By using visitor pattern, we leave the node classes untouched, whenever we want a new operation, we make a new visitor type to encapsulate that operation and traver through the structure. Moreover, we can pull the logic of traversal in structure itself if every visitor use the same kind of traversal to reduce duplicate traversal logic of different visitor kind.

One more thing about this visitor implementation is that the result of each visit is stored in visitor state.

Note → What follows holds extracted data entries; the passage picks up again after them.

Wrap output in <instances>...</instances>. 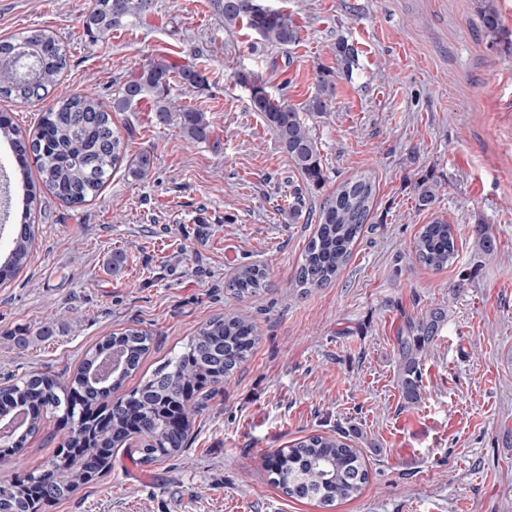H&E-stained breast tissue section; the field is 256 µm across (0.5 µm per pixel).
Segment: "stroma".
I'll use <instances>...</instances> for the list:
<instances>
[{
    "mask_svg": "<svg viewBox=\"0 0 512 512\" xmlns=\"http://www.w3.org/2000/svg\"><path fill=\"white\" fill-rule=\"evenodd\" d=\"M299 30L296 43L225 26L211 0H154L108 43L84 28L87 0H0V40L55 32L68 67L41 101L0 99L21 129L73 93L104 103L150 60L192 64L205 86L174 84L181 104L205 112L209 142L158 124L148 103L112 122L128 155L154 154L141 180L126 169L94 200L71 207L37 188L36 244L26 266L0 280V373L76 371L106 336L134 327L154 341L132 390L210 318L244 313L260 342L197 414L179 456L141 465L115 451L112 469L40 512H512V0H493L501 26L484 34L482 0H267ZM356 51L327 112L303 113L325 179L307 183L237 80L251 73L298 107L317 69ZM369 175L376 192L348 263L328 286L291 287L316 223L306 213L342 181ZM436 187L419 209L418 188ZM300 195L304 216L290 217ZM441 217L458 228L454 263L421 265L413 241ZM498 241L481 253L472 228ZM127 264L112 274L114 251ZM260 263L268 286L247 300L233 270ZM436 307L447 322L421 356V398L397 385L395 336ZM58 317L50 339L38 324ZM343 430L367 464L355 498L318 506L285 495L267 453ZM67 429L58 415L0 462V479L38 471Z\"/></svg>",
    "mask_w": 512,
    "mask_h": 512,
    "instance_id": "1",
    "label": "stroma"
}]
</instances>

That is kinda cool, right. But this implementation requires double-dispatch mechanism, that is different nodes calls visit method of different visitors. In LLVM, I encountered another way to implement Visitor Pattern somehow statically, without virtual function. Let us dive in to reimplement this example in "LLVM Visitor" way.

struct Node {
  enum NodeKind{NK_Add, NK_Mul, NK_Num}
private:
  NodeKind kind;
public:
  NodeKind getKind() const { return kind; }
};

struct Add: public Node {
  Node* left, Node* right;
  Add(Node* l, Node* r): Node(NK_Add){}
};
struct Mul: public Node {
  Node* left, Node* right;
  Mul(Node* l, Node* r): Node(NK_Mul){}
};
struct Num: public Node {
  int value;
  Num(int v): Node(NK_Num), {}
};

template<class SubClass>
struct NodeVisitor {
  void visit(Node* n) {
    static_assert(std::is_base_of<NodeVisitor, SubClass>::value,
      "Must pass the derived type to this template!");
    auto kind = n->getKind();
    switch(kind) {
    case NK_Add: static_cast<SubClass*>(this)->visit(static_cast<Add*>(n));break;
    case NK_Mul: static_cast<SubClass*>(this)->visit(static_cast<Mul*>(n));break;
    case NK_Num: static_cast<SubClass*>(this)->visit(static_cast<Num*>(n));break;
    default: assert(false&&"unreachable")
    }
  }

  void visit(Add*){}
  void visit(Mul*){}
  void visit(Num*){}
};

struct GetValue: public NodeVisitor<GetValue> {
  int cur = 0;
  void visit(Add* a) {
    this->visit(a->left); int left = this->cur;
    this->visit(a->right); int right = this->cur;
    this->cur = left + right;
  }
  void visit(Mul* a) {    
    this->visit(a->left); int left = this->cur;
    this->visit(a->right); int right = this->cur;
    this->cur = left * right;
  }
  void visit(Num* n) { this->cur = n->value;}
};

enum Type {
  Integer, Char, Float, Double, Unknown
};
struct TypeCheck: public NodeVisitor<TypeCheck> {
  Type cur = Unknown;
  void visit(Add* a) {
    this->visit(a->left); auto left = this->cur;
    this->visit(a->right); auto right = this->cur;
    this->cur = left == right ? left : Unknown;
  }
  void visit(Mul* a) {    
    this->visit(a->left); auto left = this->cur;
    this->visit(a->right); auto right = this->cur;
    this->cur = left == right ? left : Unknown;
  }
  void visit(Num* n) { this->cur = Integer;}
};

auot expr = Add( Num(1), Mul( Num(2), Add( Num(3), Num(4) ) ) );
auto getValue = GetValue();
auto typeCheck = TypeCheck();
getValue.visit(&expr);
getValue.cur;
typeCheck.visit(&expr);
typeCheck.cur;

As you see, there is no virtual functin on above code snippet. The traversal logic is embeded in Visitor Template, which use CRTP to call its subclass responding method by function overloading, not overriding. And the virtual mechanism is used to call the function of the object, not the function of the type. And LLVM Visitor use a kind member data to identify which type of the given object, then it can dispatch statically to the method of that type.

That is sort of Static Visitor Pattern.